Isn't that exactly what's going on with the backlash against hate groups? Like it or not, ridicule is an effective social tool for behavior modification.


"The nail that sticks up gets hammered down" works extremely effectively in many cultures. I'm not saying there's other downsides to using that tool, but it is extremely effective.

S.Korea & Japan are in the lowest three obesity rates for a reason. (Third being Italy)


Always interesting to see free speech libertarians defending aggressive social conformism ...


It's not a hard thing to figure out, honestly. I'll vigorously defend your right to express your opinion. That doesn't mean I have to agree with you and I may disagree loudly.
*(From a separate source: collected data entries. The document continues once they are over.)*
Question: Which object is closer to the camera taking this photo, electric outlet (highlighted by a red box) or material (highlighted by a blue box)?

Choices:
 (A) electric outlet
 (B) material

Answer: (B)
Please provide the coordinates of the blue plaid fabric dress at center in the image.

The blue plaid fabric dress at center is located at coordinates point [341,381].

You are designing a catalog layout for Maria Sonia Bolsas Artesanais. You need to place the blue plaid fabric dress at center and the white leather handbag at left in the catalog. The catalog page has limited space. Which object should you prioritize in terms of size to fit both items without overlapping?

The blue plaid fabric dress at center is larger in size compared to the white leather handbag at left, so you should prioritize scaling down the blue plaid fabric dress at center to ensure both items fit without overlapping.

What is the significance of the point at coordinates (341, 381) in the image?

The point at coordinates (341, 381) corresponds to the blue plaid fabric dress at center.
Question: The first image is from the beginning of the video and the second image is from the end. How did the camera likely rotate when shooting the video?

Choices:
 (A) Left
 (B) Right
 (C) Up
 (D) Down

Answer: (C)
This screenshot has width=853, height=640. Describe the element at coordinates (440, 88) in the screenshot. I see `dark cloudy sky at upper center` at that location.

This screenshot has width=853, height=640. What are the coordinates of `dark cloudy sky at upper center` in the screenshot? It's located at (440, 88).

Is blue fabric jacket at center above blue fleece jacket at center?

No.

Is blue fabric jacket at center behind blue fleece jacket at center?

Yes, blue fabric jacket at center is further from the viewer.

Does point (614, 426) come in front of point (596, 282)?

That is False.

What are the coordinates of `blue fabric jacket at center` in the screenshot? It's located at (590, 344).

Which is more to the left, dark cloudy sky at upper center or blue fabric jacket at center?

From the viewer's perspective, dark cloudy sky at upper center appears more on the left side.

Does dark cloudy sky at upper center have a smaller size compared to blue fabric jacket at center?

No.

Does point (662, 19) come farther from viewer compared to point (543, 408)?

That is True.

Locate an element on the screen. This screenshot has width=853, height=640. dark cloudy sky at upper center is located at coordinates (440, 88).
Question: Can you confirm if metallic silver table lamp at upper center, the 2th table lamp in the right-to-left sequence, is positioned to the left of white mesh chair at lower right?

Aggressive social conformism is just everyone disagreeing with you, loudly. It's the kind of thing we should be doing to racists, etc.


I liked it in the beginning, but one time there was a post of a fat dude working out in the gym, and everyone was mocking him relentlessly. I posted "hold on, I thought we were making fun of fat people doing nothing about their condition, this guy is making an effort."

The response was downvotes and "nope, all fat people are human garbage and should be mocked."

Was done with the subreddit after that. It started as a activist subreddit challenging the "love your body" movement that was trying to propagate unhealthy fat acceptance, it ended as a hate subreddit. Shame.


More like that was a fig leaf and it just became clear to you at some point the true meaning of all that rhetoric.


I largely (hah) agree with you. This "love your body" movement is complete crap.